List as numbered items the rows from the line containing "right shoulder: (168, 700, -12)" through the line containing "left knee: (1033, 898, 23)", with both of those lines included and any blank lines omitted.

^^^^

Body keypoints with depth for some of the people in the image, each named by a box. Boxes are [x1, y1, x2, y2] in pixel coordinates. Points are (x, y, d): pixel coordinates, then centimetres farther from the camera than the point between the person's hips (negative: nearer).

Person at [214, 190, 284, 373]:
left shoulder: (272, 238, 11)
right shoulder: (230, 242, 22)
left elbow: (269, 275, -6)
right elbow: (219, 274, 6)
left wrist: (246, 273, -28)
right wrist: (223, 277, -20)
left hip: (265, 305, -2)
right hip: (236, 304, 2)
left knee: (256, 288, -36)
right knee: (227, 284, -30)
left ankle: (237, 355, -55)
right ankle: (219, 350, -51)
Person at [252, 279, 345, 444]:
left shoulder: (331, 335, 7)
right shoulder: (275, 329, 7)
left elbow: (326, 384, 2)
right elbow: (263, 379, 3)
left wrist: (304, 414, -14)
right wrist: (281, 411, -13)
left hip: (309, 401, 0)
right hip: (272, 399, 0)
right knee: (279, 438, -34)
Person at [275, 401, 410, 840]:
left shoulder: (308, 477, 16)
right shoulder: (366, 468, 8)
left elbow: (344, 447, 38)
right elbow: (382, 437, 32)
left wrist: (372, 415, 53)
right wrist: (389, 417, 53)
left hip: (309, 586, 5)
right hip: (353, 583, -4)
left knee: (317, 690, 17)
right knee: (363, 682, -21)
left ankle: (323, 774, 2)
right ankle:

^^^^

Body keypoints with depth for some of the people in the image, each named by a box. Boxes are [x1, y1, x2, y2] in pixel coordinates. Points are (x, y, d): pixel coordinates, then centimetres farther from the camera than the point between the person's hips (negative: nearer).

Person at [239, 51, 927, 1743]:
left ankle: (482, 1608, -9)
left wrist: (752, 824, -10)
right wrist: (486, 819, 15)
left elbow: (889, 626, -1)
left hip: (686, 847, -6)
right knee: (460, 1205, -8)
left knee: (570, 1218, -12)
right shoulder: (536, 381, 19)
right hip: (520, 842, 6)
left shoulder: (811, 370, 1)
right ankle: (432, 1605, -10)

^^^^

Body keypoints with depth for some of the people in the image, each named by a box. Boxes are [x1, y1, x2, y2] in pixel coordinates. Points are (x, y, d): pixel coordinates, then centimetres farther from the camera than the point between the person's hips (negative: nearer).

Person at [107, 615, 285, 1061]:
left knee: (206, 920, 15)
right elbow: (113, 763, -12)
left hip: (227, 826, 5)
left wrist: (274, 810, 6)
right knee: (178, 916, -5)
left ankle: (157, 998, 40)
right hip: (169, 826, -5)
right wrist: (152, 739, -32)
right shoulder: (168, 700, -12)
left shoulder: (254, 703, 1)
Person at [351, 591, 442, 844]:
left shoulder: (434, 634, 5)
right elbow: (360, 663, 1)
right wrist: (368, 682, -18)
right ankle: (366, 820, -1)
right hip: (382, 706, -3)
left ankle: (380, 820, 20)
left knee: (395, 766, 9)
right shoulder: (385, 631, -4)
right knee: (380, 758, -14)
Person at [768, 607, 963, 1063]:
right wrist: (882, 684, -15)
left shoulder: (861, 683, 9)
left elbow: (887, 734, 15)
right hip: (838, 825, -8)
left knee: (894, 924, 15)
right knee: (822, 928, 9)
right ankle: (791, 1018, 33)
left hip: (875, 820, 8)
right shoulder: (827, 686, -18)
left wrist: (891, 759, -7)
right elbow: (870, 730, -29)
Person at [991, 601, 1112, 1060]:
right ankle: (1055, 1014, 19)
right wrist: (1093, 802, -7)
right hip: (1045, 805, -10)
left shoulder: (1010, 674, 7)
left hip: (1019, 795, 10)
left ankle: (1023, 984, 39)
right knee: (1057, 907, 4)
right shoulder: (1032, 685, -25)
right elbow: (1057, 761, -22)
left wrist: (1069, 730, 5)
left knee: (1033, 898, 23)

^^^^

◆ Written answer:
1. right shoulder: (168, 700, -12)
2. left shoulder: (254, 703, 1)
3. Person at [351, 591, 442, 844]:
4. left shoulder: (434, 634, 5)
5. right elbow: (360, 663, 1)
6. right wrist: (368, 682, -18)
7. right ankle: (366, 820, -1)
8. right hip: (382, 706, -3)
9. left ankle: (380, 820, 20)
10. left knee: (395, 766, 9)
11. right shoulder: (385, 631, -4)
12. right knee: (380, 758, -14)
13. Person at [768, 607, 963, 1063]:
14. right wrist: (882, 684, -15)
15. left shoulder: (861, 683, 9)
16. left elbow: (887, 734, 15)
17. right hip: (838, 825, -8)
18. left knee: (894, 924, 15)
19. right knee: (822, 928, 9)
20. right ankle: (791, 1018, 33)
21. left hip: (875, 820, 8)
22. right shoulder: (827, 686, -18)
23. left wrist: (891, 759, -7)
24. right elbow: (870, 730, -29)
25. Person at [991, 601, 1112, 1060]:
26. right ankle: (1055, 1014, 19)
27. right wrist: (1093, 802, -7)
28. right hip: (1045, 805, -10)
29. left shoulder: (1010, 674, 7)
30. left hip: (1019, 795, 10)
31. left ankle: (1023, 984, 39)
32. right knee: (1057, 907, 4)
33. right shoulder: (1032, 685, -25)
34. right elbow: (1057, 761, -22)
35. left wrist: (1069, 730, 5)
36. left knee: (1033, 898, 23)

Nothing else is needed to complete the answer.